EXERCISE INSTRUCTIONS:
Convert every line of the records below into a JSON list of strings, with one string per line and any blank lines omitted.

== LISTED ENTRIES ==

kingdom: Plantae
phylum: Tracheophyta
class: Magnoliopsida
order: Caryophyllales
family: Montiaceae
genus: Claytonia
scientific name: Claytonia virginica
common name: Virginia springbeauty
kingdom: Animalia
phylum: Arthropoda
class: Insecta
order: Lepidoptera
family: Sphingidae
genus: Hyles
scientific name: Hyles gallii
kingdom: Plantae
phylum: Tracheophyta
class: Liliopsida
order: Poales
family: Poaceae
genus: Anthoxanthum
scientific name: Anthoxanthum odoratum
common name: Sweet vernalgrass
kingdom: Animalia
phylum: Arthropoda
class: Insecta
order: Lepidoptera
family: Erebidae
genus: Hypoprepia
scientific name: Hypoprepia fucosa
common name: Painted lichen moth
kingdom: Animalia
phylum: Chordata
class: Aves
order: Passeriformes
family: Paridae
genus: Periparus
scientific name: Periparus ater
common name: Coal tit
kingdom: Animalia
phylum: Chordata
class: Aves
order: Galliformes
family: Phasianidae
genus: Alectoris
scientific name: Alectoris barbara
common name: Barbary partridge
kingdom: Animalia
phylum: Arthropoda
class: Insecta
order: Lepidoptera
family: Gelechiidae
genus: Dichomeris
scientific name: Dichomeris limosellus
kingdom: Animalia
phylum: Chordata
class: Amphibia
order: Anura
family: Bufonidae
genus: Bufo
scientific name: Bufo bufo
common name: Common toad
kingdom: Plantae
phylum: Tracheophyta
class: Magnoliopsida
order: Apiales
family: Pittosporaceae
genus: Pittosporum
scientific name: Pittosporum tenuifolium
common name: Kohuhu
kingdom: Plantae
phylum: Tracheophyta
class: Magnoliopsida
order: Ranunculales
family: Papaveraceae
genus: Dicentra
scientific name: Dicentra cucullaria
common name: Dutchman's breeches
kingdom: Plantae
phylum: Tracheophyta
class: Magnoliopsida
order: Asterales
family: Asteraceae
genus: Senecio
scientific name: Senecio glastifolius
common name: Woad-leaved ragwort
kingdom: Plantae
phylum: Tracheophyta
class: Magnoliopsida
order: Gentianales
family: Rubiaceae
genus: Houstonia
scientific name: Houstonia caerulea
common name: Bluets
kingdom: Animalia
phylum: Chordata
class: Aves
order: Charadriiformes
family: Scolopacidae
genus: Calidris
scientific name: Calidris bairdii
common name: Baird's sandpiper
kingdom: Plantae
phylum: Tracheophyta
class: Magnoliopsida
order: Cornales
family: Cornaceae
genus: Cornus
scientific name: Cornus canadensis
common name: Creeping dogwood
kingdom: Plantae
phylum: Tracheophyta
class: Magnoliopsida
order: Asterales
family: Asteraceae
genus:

===

FINISHED EXERCISE:
[
  "kingdom: Plantae",
  "phylum: Tracheophyta",
  "class: Magnoliopsida",
  "order: Caryophyllales",
  "family: Montiaceae",
  "genus: Claytonia",
  "scientific name: Claytonia virginica",
  "common name: Virginia springbeauty",
  "kingdom: Animalia",
  "phylum: Arthropoda",
  "class: Insecta",
  "order: Lepidoptera",
  "family: Sphingidae",
  "genus: Hyles",
  "scientific name: Hyles gallii",
  "kingdom: Plantae",
  "phylum: Tracheophyta",
  "class: Liliopsida",
  "order: Poales",
  "family: Poaceae",
  "genus: Anthoxanthum",
  "scientific name: Anthoxanthum odoratum",
  "common name: Sweet vernalgrass",
  "kingdom: Animalia",
  "phylum: Arthropoda",
  "class: Insecta",
  "order: Lepidoptera",
  "family: Erebidae",
  "genus: Hypoprepia",
  "scientific name: Hypoprepia fucosa",
  "common name: Painted lichen moth",
  "kingdom: Animalia",
  "phylum: Chordata",
  "class: Aves",
  "order: Passeriformes",
  "family: Paridae",
  "genus: Periparus",
  "scientific name: Periparus ater",
  "common name: Coal tit",
  "kingdom: Animalia",
  "phylum: Chordata",
  "class: Aves",
  "order: Galliformes",
  "family: Phasianidae",
  "genus: Alectoris",
  "scientific name: Alectoris barbara",
  "common name: Barbary partridge",
  "kingdom: Animalia",
  "phylum: Arthropoda",
  "class: Insecta",
  "order: Lepidoptera",
  "family: Gelechiidae",
  "genus: Dichomeris",
  "scientific name: Dichomeris limosellus",
  "kingdom: Animalia",
  "phylum: Chordata",
  "class: Amphibia",
  "order: Anura",
  "family: Bufonidae",
  "genus: Bufo",
  "scientific name: Bufo bufo",
  "common name: Common toad",
  "kingdom: Plantae",
  "phylum: Tracheophyta",
  "class: Magnoliopsida",
  "order: Apiales",
  "family: Pittosporaceae",
  "genus: Pittosporum",
  "scientific name: Pittosporum tenuifolium",
  "common name: Kohuhu",
  "kingdom: Plantae",
  "phylum: Tracheophyta",
  "class: Magnoliopsida",
  "order: Ranunculales",
  "family: Papaveraceae",
  "genus: Dicentra",
  "scientific name: Dicentra cucullaria",
  "common name: Dutchman's breeches",
  "kingdom: Plantae",
  "phylum: Tracheophyta",
  "class: Magnoliopsida",
  "order: Asterales",
  "family: Asteraceae",
  "genus: Senecio",
  "scientific name: Senecio glastifolius",
  "common name: Woad-leaved ragwort",
  "kingdom: Plantae",
  "phylum: Tracheophyta",
  "class: Magnoliopsida",
  "order: Gentianales",
  "family: Rubiaceae",
  "genus: Houstonia",
  "scientific name: Houstonia caerulea",
  "common name: Bluets",
  "kingdom: Animalia",
  "phylum: Chordata",
  "class: Aves",
  "order: Charadriiformes",
  "family: Scolopacidae",
  "genus: Calidris",
  "scientific name: Calidris bairdii",
  "common name: Baird's sandpiper",
  "kingdom: Plantae",
  "phylum: Tracheophyta",
  "class: Magnoliopsida",
  "order: Cornales",
  "family: Cornaceae",
  "genus: Cornus",
  "scientific name: Cornus canadensis",
  "common name: Creeping dogwood",
  "kingdom: Plantae",
  "phylum: Tracheophyta",
  "class: Magnoliopsida",
  "order: Asterales",
  "family: Asteraceae",
  "genus:"
]